PROBLEM DESCRIPTION: Pull out every line below that contains the word "Monitor" and copy each one in full.

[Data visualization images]

%%

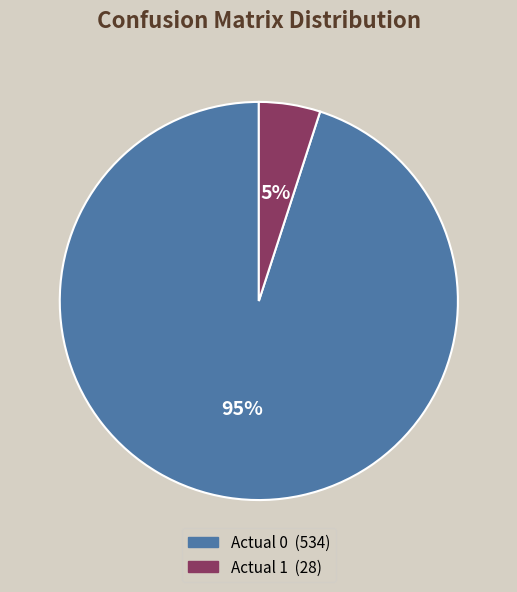

Which slice is the largest?

Actual 0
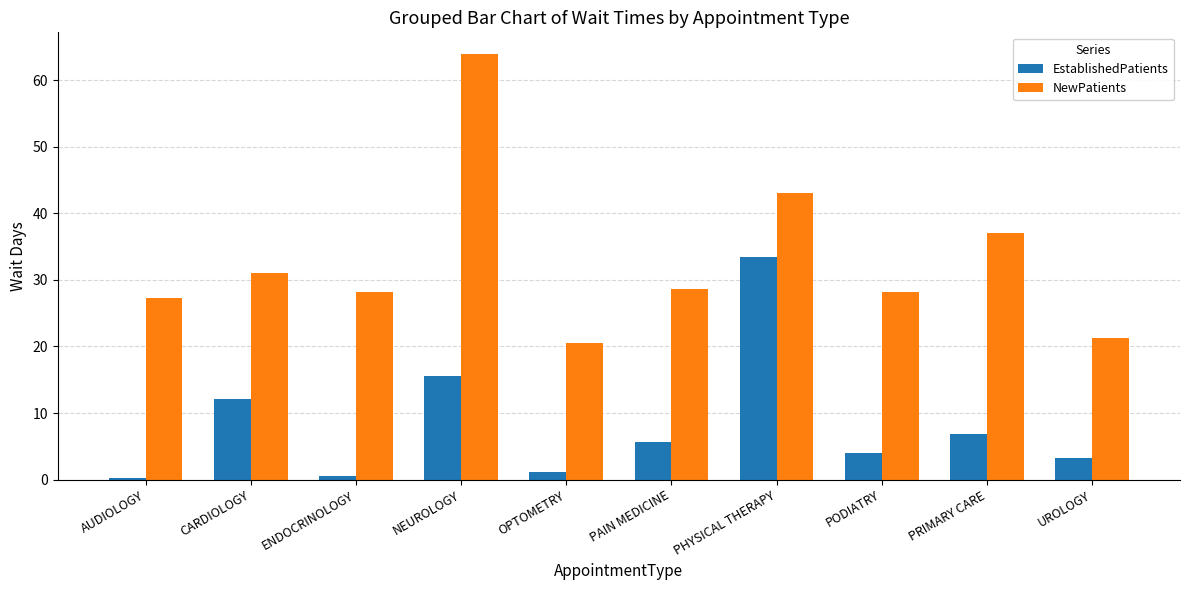

Are the bars grouped side by side (vs. stacked)?

Yes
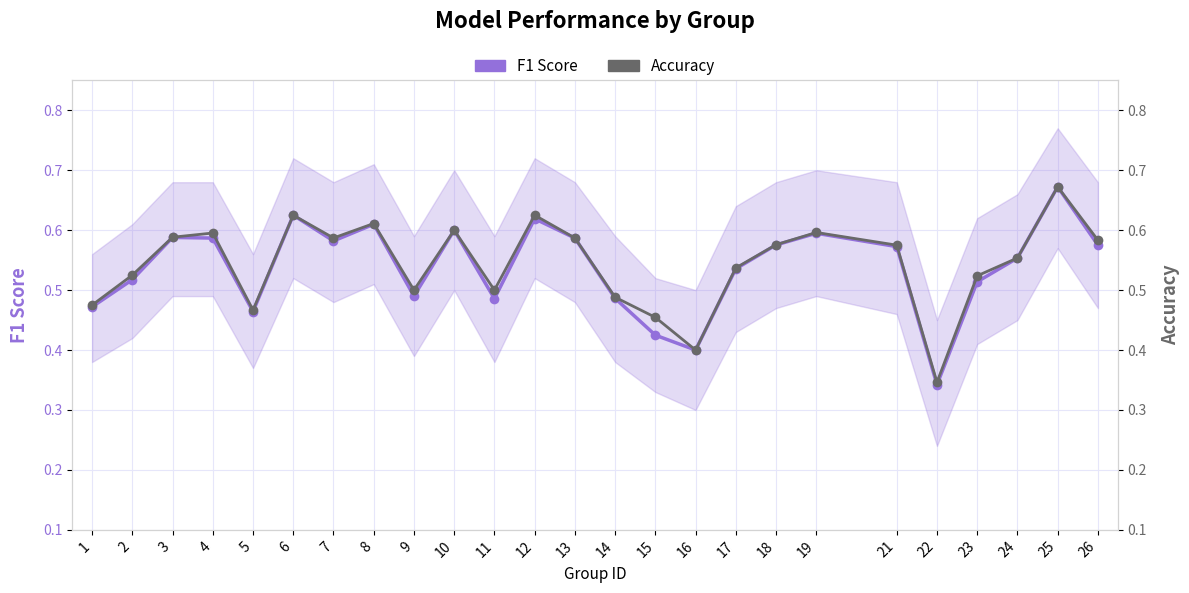

Reading left to right, extract all data points from this chart.

F1 Score: 0.5	0.5	0.6	0.6	0.5	0.6	0.6	0.6	0.5	0.6	0.5	0.6	0.6	0.5	0.4	0.4	0.5	0.6	0.6	0.6	0.3	0.5	0.6	0.7	0.6
Accuracy: 0.5	0.5	0.6	0.6	0.5	0.6	0.6	0.6	0.5	0.6	0.5	0.6	0.6	0.5	0.5	0.4	0.5	0.6	0.6	0.6	0.3	0.5	0.6	0.7	0.6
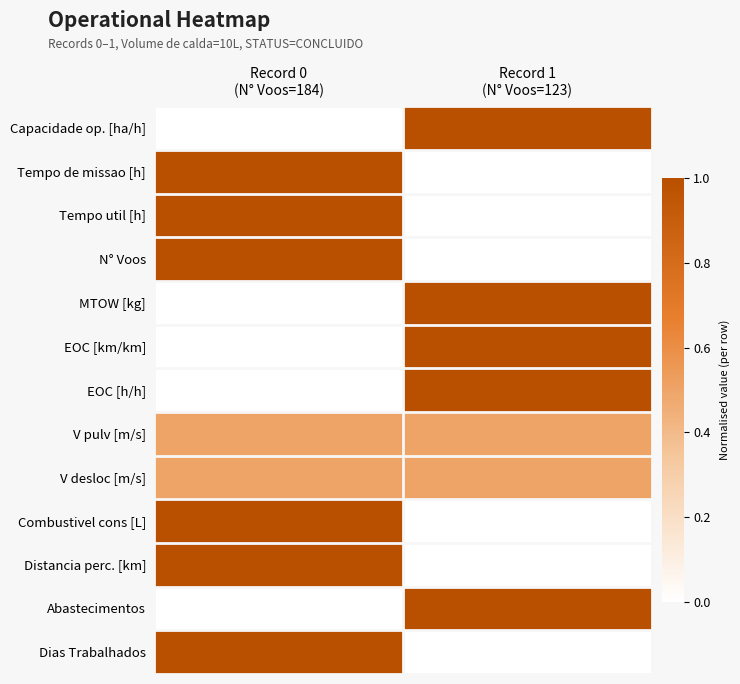

Reading left to right, transcribe all the data shown in this chart.

Capacidade op. [ha/h]: Record 0
(N° Voos=184)=0.0	Record 1
(N° Voos=123)=1.0
Tempo de missao [h]: Record 0
(N° Voos=184)=1.0	Record 1
(N° Voos=123)=0.0
Tempo util [h]: Record 0
(N° Voos=184)=1.0	Record 1
(N° Voos=123)=0.0
N° Voos: Record 0
(N° Voos=184)=1.0	Record 1
(N° Voos=123)=0.0
MTOW [kg]: Record 0
(N° Voos=184)=0.0	Record 1
(N° Voos=123)=1.0
EOC [km/km]: Record 0
(N° Voos=184)=0.0	Record 1
(N° Voos=123)=1.0
EOC [h/h]: Record 0
(N° Voos=184)=0.0	Record 1
(N° Voos=123)=1.0
V pulv [m/s]: Record 0
(N° Voos=184)=0.5	Record 1
(N° Voos=123)=0.5
V desloc [m/s]: Record 0
(N° Voos=184)=0.5	Record 1
(N° Voos=123)=0.5
Combustivel cons [L]: Record 0
(N° Voos=184)=1.0	Record 1
(N° Voos=123)=0.0
Distancia perc. [km]: Record 0
(N° Voos=184)=1.0	Record 1
(N° Voos=123)=0.0
Abastecimentos: Record 0
(N° Voos=184)=0.0	Record 1
(N° Voos=123)=1.0
Dias Trabalhados: Record 0
(N° Voos=184)=1.0	Record 1
(N° Voos=123)=0.0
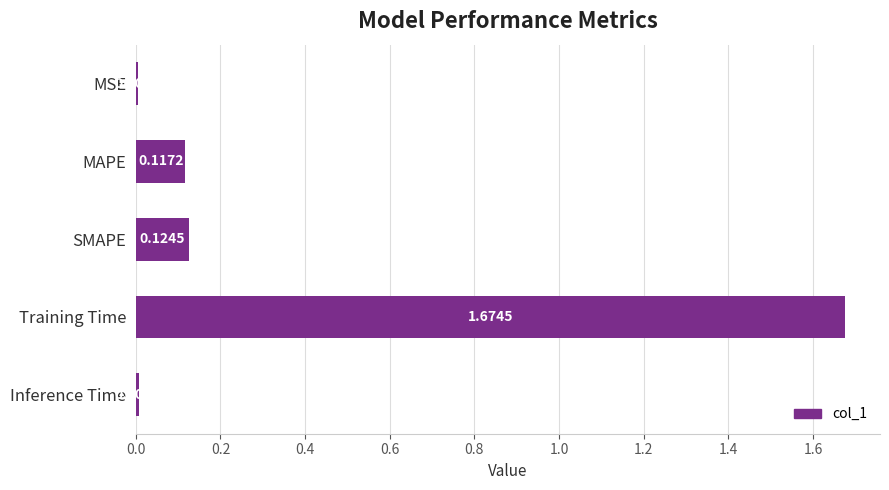

What is the sum of all values?

1.9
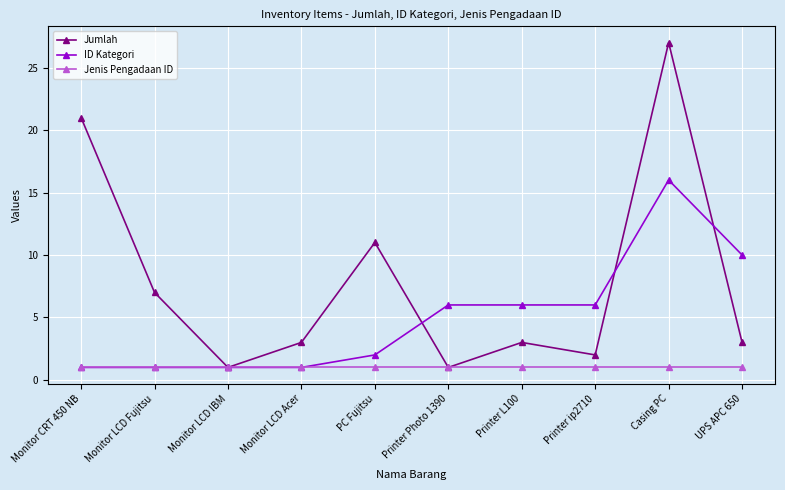

Reading left to right, transcribe all the data shown in this chart.

Jumlah: Monitor CRT 450 NB=21	Monitor LCD Fujitsu=7	Monitor LCD IBM=1	Monitor LCD Acer=3	PC Fujitsu=11	Printer Photo 1390=1	Printer L100=3	Printer ip2710=2	Casing PC=27	UPS APC 650=3
ID Kategori: Monitor CRT 450 NB=1	Monitor LCD Fujitsu=1	Monitor LCD IBM=1	Monitor LCD Acer=1	PC Fujitsu=2	Printer Photo 1390=6	Printer L100=6	Printer ip2710=6	Casing PC=16	UPS APC 650=10
Jenis Pengadaan ID: Monitor CRT 450 NB=1	Monitor LCD Fujitsu=1	Monitor LCD IBM=1	Monitor LCD Acer=1	PC Fujitsu=1	Printer Photo 1390=1	Printer L100=1	Printer ip2710=1	Casing PC=1	UPS APC 650=1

%%

RESPONSE TO THE TASK:
Jumlah: Monitor CRT 450 NB=21	Monitor LCD Fujitsu=7	Monitor LCD IBM=1	Monitor LCD Acer=3	PC Fujitsu=11	Printer Photo 1390=1	Printer L100=3	Printer ip2710=2	Casing PC=27	UPS APC 650=3
ID Kategori: Monitor CRT 450 NB=1	Monitor LCD Fujitsu=1	Monitor LCD IBM=1	Monitor LCD Acer=1	PC Fujitsu=2	Printer Photo 1390=6	Printer L100=6	Printer ip2710=6	Casing PC=16	UPS APC 650=10
Jenis Pengadaan ID: Monitor CRT 450 NB=1	Monitor LCD Fujitsu=1	Monitor LCD IBM=1	Monitor LCD Acer=1	PC Fujitsu=1	Printer Photo 1390=1	Printer L100=1	Printer ip2710=1	Casing PC=1	UPS APC 650=1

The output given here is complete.